What you need to do> The entries need to be copied exactly as they stand, images left out.

[Change detection outputs]
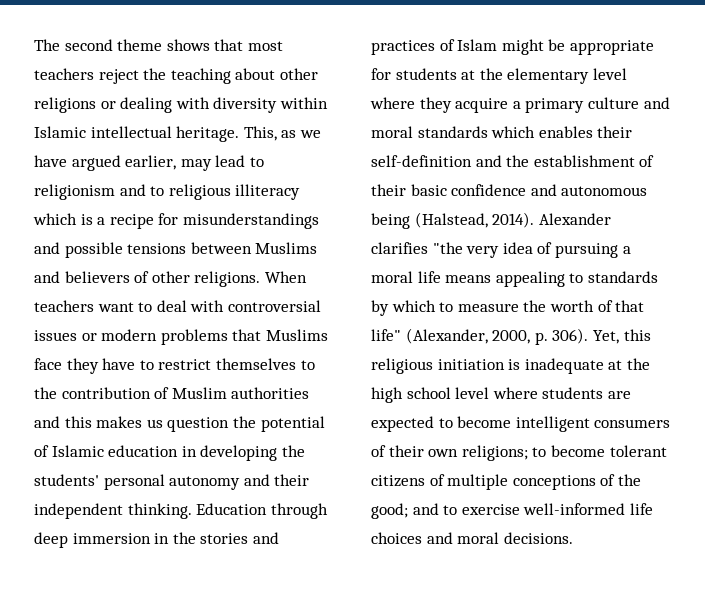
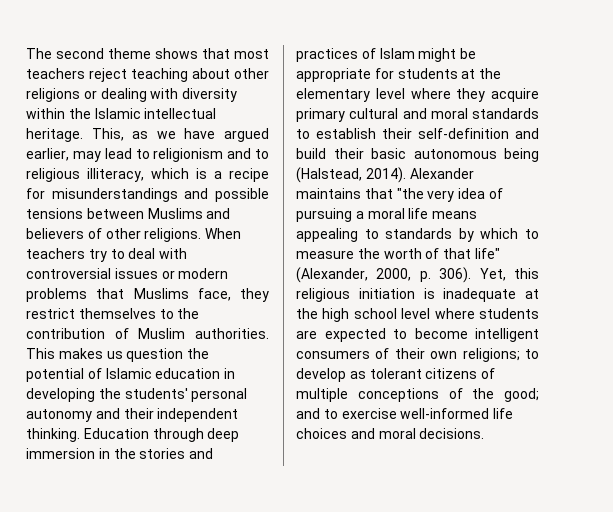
[143,68,167,80] the -> (127, 75) none
(328, 103) none -> [68,108,91,119] the
[235,184,301,200] illiteracy -> [87,168,144,182] illiteracy,
[97,302,134,312] want -> [88,249,107,262] try
[34,358,154,374] face they have to -> [197,288,269,302] face, they
[231,387,310,399] [34,416,92,428] authorities and this -> [195,328,269,339] [26,348,55,359] authorities. This
[512,97,639,113] a primary culture -> [296,108,399,122] primary cultural
[491,126,593,138] which enables -> [296,128,376,139] to establish
[506,155,655,167] [371,184,557,196] the establishment of their basic confidence and -> [296,148,406,159] build their basic
[371,242,428,254] clarifies -> [296,188,393,199] maintains that
[550,445,605,457] become -> [296,368,366,382] develop as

Written answer>
[143,68,167,80] the -> (127, 75) none
(328, 103) none -> [68,108,91,119] the
[235,184,301,200] illiteracy -> [87,168,144,182] illiteracy,
[97,302,134,312] want -> [88,249,107,262] try
[34,358,154,374] face they have to -> [197,288,269,302] face, they
[231,387,310,399] [34,416,92,428] authorities and this -> [195,328,269,339] [26,348,55,359] authorities. This
[512,97,639,113] a primary culture -> [296,108,399,122] primary cultural
[491,126,593,138] which enables -> [296,128,376,139] to establish
[506,155,655,167] [371,184,557,196] the establishment of their basic confidence and -> [296,148,406,159] build their basic
[371,242,428,254] clarifies -> [296,188,393,199] maintains that
[550,445,605,457] become -> [296,368,366,382] develop as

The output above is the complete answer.